- [YOUR OBJECTIVE]: Return the lines from the entries unchanged, starting at the line that contains "- If we are" and stopping after the line that contains "checkout HEAD <filename>/".

- [DATA UNDER STUDY]:
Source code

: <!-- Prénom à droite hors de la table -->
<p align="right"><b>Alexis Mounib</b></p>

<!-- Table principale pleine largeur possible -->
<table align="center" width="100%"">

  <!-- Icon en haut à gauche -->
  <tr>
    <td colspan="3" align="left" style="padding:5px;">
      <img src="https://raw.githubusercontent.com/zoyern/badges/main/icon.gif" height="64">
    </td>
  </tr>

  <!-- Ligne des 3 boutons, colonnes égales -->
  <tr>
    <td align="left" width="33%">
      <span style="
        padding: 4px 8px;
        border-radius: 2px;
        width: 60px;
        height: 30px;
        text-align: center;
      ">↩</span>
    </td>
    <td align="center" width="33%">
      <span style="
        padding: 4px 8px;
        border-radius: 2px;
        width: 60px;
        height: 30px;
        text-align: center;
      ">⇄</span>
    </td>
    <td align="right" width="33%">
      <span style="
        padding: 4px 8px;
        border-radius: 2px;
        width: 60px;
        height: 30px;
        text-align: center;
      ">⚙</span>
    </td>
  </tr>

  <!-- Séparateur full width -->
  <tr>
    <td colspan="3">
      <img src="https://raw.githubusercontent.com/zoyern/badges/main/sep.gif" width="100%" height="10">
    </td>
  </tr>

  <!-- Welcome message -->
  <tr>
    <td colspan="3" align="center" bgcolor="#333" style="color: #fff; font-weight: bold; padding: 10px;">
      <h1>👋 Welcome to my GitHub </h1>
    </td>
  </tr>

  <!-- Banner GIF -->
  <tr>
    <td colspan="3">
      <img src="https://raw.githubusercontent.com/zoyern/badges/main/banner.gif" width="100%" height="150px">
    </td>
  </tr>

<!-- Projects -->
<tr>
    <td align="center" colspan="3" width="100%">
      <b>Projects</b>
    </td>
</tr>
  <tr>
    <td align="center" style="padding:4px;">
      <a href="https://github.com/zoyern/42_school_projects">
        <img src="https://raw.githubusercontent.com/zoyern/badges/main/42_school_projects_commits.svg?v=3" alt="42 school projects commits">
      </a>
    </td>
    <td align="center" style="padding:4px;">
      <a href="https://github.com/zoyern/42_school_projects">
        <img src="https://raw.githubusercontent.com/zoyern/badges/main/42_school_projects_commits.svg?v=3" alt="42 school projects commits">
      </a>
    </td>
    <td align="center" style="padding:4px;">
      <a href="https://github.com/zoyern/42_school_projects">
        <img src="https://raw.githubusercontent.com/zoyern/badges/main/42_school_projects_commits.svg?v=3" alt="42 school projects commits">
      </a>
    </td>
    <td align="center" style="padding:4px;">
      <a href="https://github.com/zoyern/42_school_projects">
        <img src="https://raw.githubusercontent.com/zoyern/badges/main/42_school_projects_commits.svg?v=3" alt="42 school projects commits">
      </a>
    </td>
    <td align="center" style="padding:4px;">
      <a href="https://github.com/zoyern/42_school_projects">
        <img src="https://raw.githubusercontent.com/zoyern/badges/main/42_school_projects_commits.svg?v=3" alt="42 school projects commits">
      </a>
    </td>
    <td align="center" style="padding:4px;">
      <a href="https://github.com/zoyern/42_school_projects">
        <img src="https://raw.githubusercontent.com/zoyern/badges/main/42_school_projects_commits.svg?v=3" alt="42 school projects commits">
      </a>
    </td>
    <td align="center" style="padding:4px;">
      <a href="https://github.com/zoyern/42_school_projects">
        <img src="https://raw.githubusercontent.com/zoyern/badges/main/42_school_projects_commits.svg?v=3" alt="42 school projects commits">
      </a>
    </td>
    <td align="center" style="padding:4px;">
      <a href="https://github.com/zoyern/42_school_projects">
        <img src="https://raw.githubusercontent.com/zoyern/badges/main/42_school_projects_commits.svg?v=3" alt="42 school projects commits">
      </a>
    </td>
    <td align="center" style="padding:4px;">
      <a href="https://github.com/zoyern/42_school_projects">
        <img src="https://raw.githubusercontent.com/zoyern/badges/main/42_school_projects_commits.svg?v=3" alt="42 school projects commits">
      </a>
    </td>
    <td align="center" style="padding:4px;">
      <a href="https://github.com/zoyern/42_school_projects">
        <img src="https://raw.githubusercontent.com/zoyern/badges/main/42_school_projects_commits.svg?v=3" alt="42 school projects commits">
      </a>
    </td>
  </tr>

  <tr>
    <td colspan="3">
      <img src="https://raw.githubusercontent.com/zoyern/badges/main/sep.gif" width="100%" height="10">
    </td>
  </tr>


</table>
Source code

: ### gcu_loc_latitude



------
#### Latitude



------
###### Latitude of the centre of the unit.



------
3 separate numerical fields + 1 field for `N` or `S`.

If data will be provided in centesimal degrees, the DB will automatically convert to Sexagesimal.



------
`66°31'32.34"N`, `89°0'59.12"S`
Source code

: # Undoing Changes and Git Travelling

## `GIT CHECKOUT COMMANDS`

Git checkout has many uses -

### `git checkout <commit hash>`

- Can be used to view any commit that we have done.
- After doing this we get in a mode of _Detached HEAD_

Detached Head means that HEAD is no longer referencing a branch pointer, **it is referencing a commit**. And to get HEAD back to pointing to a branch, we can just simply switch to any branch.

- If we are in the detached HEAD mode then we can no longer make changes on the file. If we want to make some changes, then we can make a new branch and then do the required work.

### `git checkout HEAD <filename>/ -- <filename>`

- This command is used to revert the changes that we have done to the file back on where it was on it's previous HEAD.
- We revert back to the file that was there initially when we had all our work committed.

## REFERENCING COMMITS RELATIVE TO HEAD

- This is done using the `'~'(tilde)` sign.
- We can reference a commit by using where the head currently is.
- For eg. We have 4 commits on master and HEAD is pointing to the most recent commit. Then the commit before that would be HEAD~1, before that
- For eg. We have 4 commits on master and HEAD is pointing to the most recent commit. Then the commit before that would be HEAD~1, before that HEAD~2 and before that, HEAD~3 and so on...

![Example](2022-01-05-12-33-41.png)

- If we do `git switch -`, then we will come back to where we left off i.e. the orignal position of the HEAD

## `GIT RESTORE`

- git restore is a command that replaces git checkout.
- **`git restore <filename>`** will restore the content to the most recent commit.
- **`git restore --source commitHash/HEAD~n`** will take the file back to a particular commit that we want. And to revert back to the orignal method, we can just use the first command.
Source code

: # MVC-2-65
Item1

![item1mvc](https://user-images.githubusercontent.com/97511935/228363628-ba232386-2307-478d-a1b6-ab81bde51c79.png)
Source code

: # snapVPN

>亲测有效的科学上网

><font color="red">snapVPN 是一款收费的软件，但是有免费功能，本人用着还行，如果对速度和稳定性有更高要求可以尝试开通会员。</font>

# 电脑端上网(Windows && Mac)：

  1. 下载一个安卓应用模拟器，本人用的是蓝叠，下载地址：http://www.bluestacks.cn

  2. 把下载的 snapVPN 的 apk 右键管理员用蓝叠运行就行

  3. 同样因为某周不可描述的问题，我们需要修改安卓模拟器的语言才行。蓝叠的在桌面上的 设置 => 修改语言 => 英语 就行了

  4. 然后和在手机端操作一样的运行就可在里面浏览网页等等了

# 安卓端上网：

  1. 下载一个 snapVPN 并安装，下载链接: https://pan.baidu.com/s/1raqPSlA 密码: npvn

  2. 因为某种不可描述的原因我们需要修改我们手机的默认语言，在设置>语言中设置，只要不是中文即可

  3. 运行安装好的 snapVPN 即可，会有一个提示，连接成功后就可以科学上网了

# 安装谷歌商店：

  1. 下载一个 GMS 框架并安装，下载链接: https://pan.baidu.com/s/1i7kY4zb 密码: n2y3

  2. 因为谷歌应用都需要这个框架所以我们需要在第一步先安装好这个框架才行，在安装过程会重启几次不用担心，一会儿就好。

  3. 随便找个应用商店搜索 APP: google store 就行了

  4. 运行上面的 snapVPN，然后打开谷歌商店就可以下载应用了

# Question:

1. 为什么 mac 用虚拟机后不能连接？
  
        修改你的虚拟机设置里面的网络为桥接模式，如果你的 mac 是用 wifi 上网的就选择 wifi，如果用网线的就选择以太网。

- [RESPONSE TO THE EXERCISE]:
- If we are in the detached HEAD mode then we can no longer make changes on the file. If we want to make some changes, then we can make a new branch and then do the required work.

### `git checkout HEAD <filename>/ -- <filename>`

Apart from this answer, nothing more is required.